塚本をよく知っている風なのは、この際気にしないことにする。
上野は奈津さんの付き合っている奴の事を知っていたし、それが塚本だったのだから、この口ぶりはそれほど変ではない。
「何で、塚本に先輩って付けんの?」
俺がとても気になったのは、ここだ。
そういえば、今朝塚本に会った時も、こいつは敬語だったような。
「何でって、先輩だからに決まってるだろ」
あっさりと答えてくれたが、それは間違っている。
「だって、あいつ同級生だろ」
「はぁ?」
上野は、訳が分からない、というような表情になった。
それはこっちの方だ。
「ネクタイが同じだったし!」
「あー…」
俺が同級生だと確信した根拠を自分のネクタイを指して言ってやると、上野は納得したように苦笑した。

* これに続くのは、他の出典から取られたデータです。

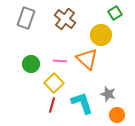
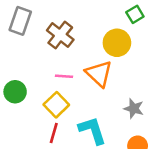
brown cross: (65, 19) -> (60, 35), moved
green circle: (31, 64) -> (15, 92), moved
gray star: (108, 94) -> (134, 109), moved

「あの人、一回留年してんだよ。その時に買い換えなかったみたいでさ」
自分も疑問に思った事があって訊いたのだ、と上野が付け足した。
留年してネクタイが違う!?
そんなの知るかっ!
なんつー人騒がせな奴だ。
つー事は、あいつは3年生だったのか。
どうりで同じ1年にしては貫禄あると思ったよ。
すげぇー余裕だったし。
「それよりさ」
己の勘違いを立て続けに発見して落ち込む俺に、上野が話しかけてくる。
何だよ、もう。
できる事なら、ちょっと放っておいて欲しいんだけど。
「1日で2人に振られる気分はどうよ?」
カッチーンとくるセリフと言い方だった。
「お前、俺の事バカにしてんだろっ!?」
「してねぇよ」
「嘘だ!」
じゃなかったら、わざわざ学食まで来てそんな事を言う必要がない。
しかも、もう昼休みも終わるというこんな微妙な時間に。
「言っただろ、心配してんだって」
「どーせ、弓月が怖いとかって理由でだろ」
どいつもこいつも。
そんなに会うのが嫌なら、学校に来なきゃいいだろ。
「それもだけどさ」
上野は、否定はしなかった。
けど、その後に何かありそうな余韻を残してこちらを見る。
「何か放っておけなくなったって言うか」
……は?
こいつ、何を言い出す気だ?
「伊原って、ちゃんと見てても勝手に突っ走るし」
「どういう意味だよ」
「だから、心配してるって事」
それはついさっきも聞いたぞ。
また振り出しに戻ったような気分だ。
よく分からないけど、本当に心配してくれたという事なのだろうか。
クラスメイトとして?
もしかして……。
「上野って、実は優しい?」
思い返すと、結構暴言吐いている筈なんだけど、それでも心配してくれているって事だよな。
俺には、とてもじゃないけど出来ない。
訊いた俺に、上野は少し困ったように笑った。
「だからって、今度は俺に惚れんなよ」
「惚れるかっ!?」
ちょっといい奴って思っただけで、そうそう好きになるかっつーの!
そりゃあ、奈津さんはなったけど。
けど、奈津さんと上野じゃ全くの別物だ。
比べるのも失礼。
「でも……」
ふと、上野が真顔になって口を開く。
不覚にも、次の言葉を待ってしまった。
「付き合ってやってもいいけど、その時はお前が下な」
何を言い出すのかと思って黙って聞いてやれば……。
冗談にしては、性質が悪い上に笑えない。
本気だったらもっと悪質。
スピード失恋に心を痛めている友達に対して、こいつは本当にデリカシーが無さ過ぎだ。
「その時なんかくるかっ!」
上野が相手っていうのも、俺が下っていうのも、即却下だ!
むかついてる俺を見て笑っている上野が堪らなく憎らしくて、弓月でも塚本でもどっちでもいいから、柔道部に八つ当たりしてくれればいいのにと本気で思った。